🤖 AI Summary
Large language models (LLMs) remain prone to generating harmful content during inference, posing persistent safety risks. Method: This paper proposes BRT-Align, the first framework to integrate backward reachability analysis—a control-theoretic technique—into LLM latent-space modeling. It formulates text generation as a dynamic system, enabling proactive prediction and blocking of unsafe generation trajectories. The method jointly incorporates latent-space autoregressive modeling, backward reachability learning, safety-value function training, and runtime latent-variable filtering to achieve early detection and minimally intrusive, safety-guided generation. Results: Extensive experiments across multiple LLMs and toxicity benchmarks demonstrate that BRT-Align detects unsafe tendencies significantly earlier than state-of-the-art methods, substantially reduces toxic output, and preserves textual diversity, coherence, and semantic fidelity—effectively mitigating aggression, vulgarity, and bias without compromising generation quality.
📝 Abstract
Large language models (LLMs) are now ubiquitous in everyday tools, raising urgent safety concerns about their tendency to generate harmful content.
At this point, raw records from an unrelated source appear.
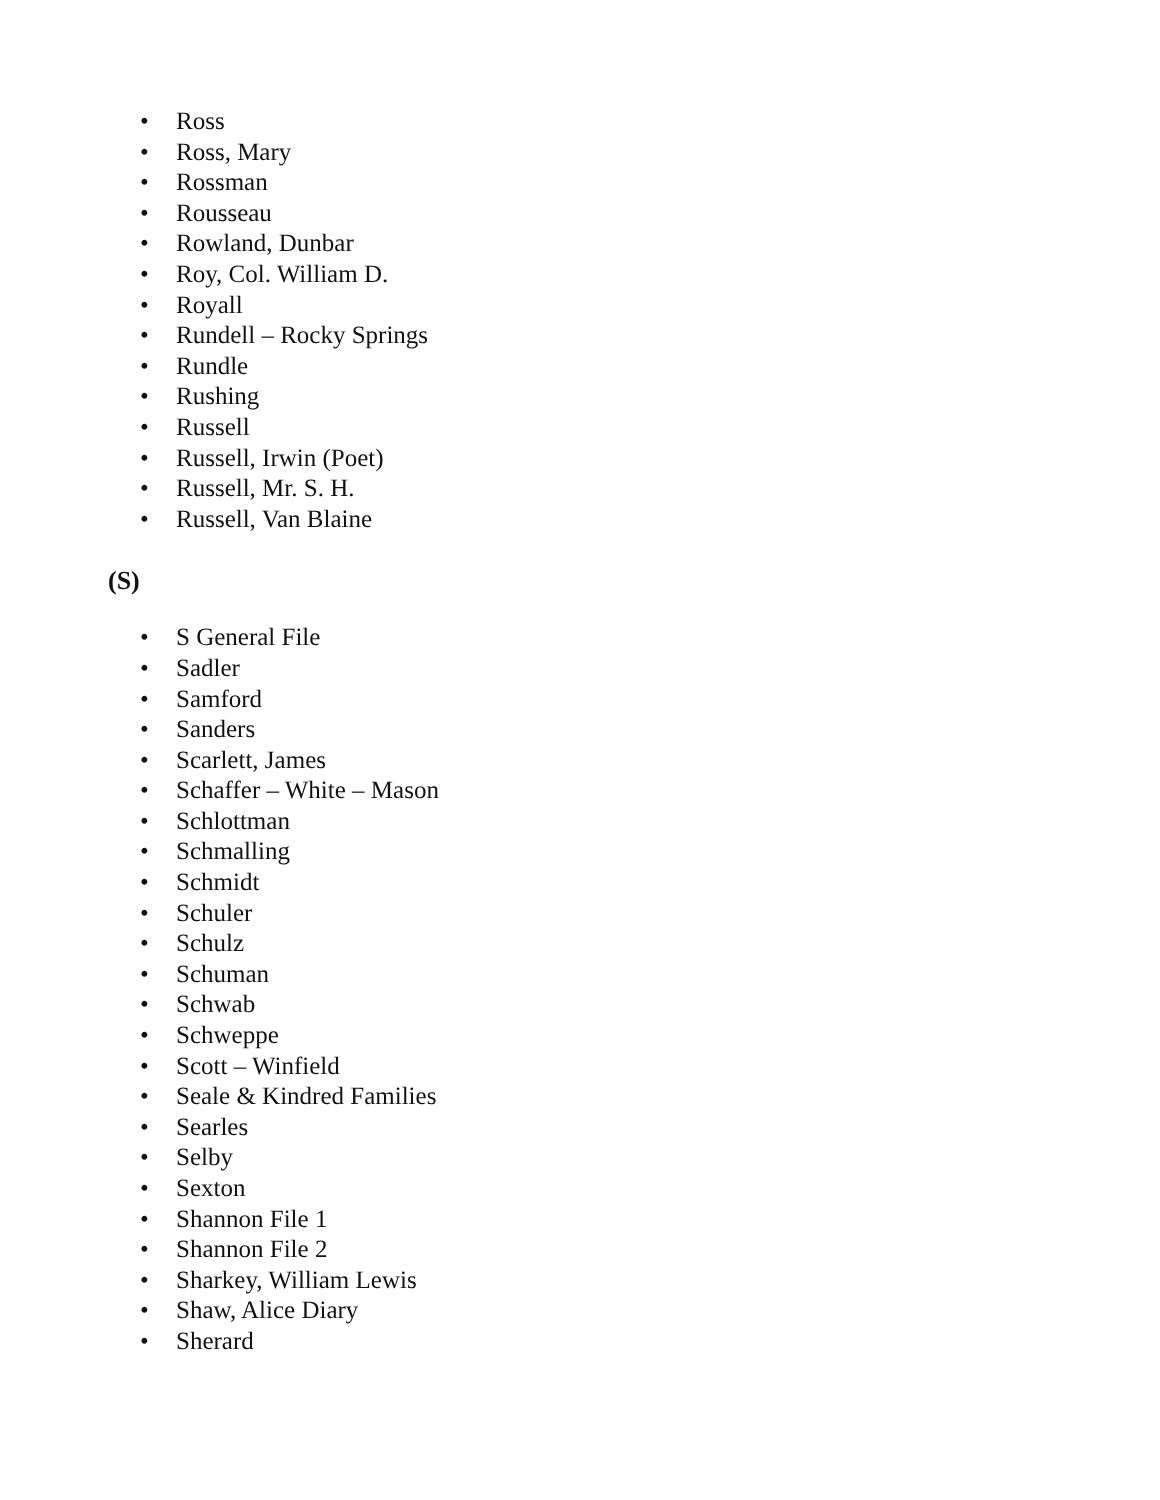• Ross
• Ross, Mary
• Rossman
• Rousseau
• Rowland, Dunbar
• Roy, Col. William D.
• Royall
• Rundell – Rocky Springs
• Rundle
• Rushing
• Russell
• Russell, Irwin (Poet)
• Russell, Mr. S. H.
• Russell, Van Blaine
(S)
• S General File
• Sadler
• Samford
• Sanders
• Scarlett, James
• Schaffer – White – Mason
• Schlottman
• Schmalling
• Schmidt
• Schuler
• Schulz
• Schuman
• Schwab
• Schweppe
• Scott – Winfield
• Seale & Kindred Families
• Searles
• Selby
• Sexton
• Shannon File 1
• Shannon File 2
• Sharkey, William Lewis
• Shaw, Alice Diary
• Sherard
The dominant safety approach -- reinforcement learning from human feedback (RLHF) -- effectively shapes model behavior during training but offers no safeguards at inference time, where unsafe continuations may still arise. We propose BRT-Align, a reachability-based framework that brings control-theoretic safety tools to LLM inference. BRT-Align models autoregressive generation as a dynamical system in latent space and learn a safety value function via backward reachability, estimating the worst-case evolution of a trajectory. This enables two complementary mechanisms: (1) a runtime monitor that forecasts unsafe completions several tokens in advance, and (2) a least-restrictive steering filter that minimally perturbs latent states to redirect generation away from unsafe regions. Experiments across multiple LLMs and toxicity benchmarks demonstrate that BRT-Align provides more accurate and earlier detection of unsafe continuations than baselines. Moreover, for LLM safety alignment, BRT-Align substantially reduces unsafe generations while preserving sentence diversity and coherence. Qualitative results further highlight emergent alignment properties: BRT-Align consistently produces responses that are less violent, less profane, less offensive, and less politically biased. Together, these findings demonstrate that reachability analysis provides a principled and practical foundation for inference-time LLM safety.